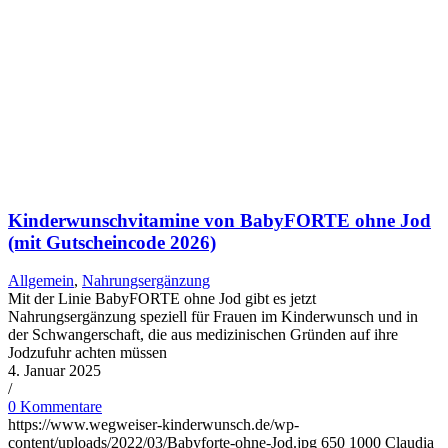
Kin­der­wunsch­vit­ami­ne von Baby­FOR­TE ohne Jod
(mit Gut­schein­code 2026)
Allgemein
,
Nahrungsergänzung
Mit der Linie BabyFORTE ohne Jod gibt es jetzt
Nahrungsergänzung speziell für Frauen im Kinderwunsch und in
der Schwangerschaft, die aus medizinischen Gründen auf ihre
Jodzufuhr achten müssen
4. Januar 2025
/
0 Kommentare
https://www.wegweiser-kinderwunsch.de/wp-
content/uploads/2022/03/Babyforte-ohne-Jod.jpg
650
1000
Claudia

Task statement: Retype the whole listing exactly. Do not include the pictures.

Task output:
Kin­der­wunsch­vit­ami­ne von Baby­FOR­TE ohne Jod
(mit Gut­schein­code 2026)
Allgemein
,
Nahrungsergänzung
Mit der Linie BabyFORTE ohne Jod gibt es jetzt
Nahrungsergänzung speziell für Frauen im Kinderwunsch und in
der Schwangerschaft, die aus medizinischen Gründen auf ihre
Jodzufuhr achten müssen
4. Januar 2025
/
0 Kommentare
https://www.wegweiser-kinderwunsch.de/wp-
content/uploads/2022/03/Babyforte-ohne-Jod.jpg
650
1000
Claudia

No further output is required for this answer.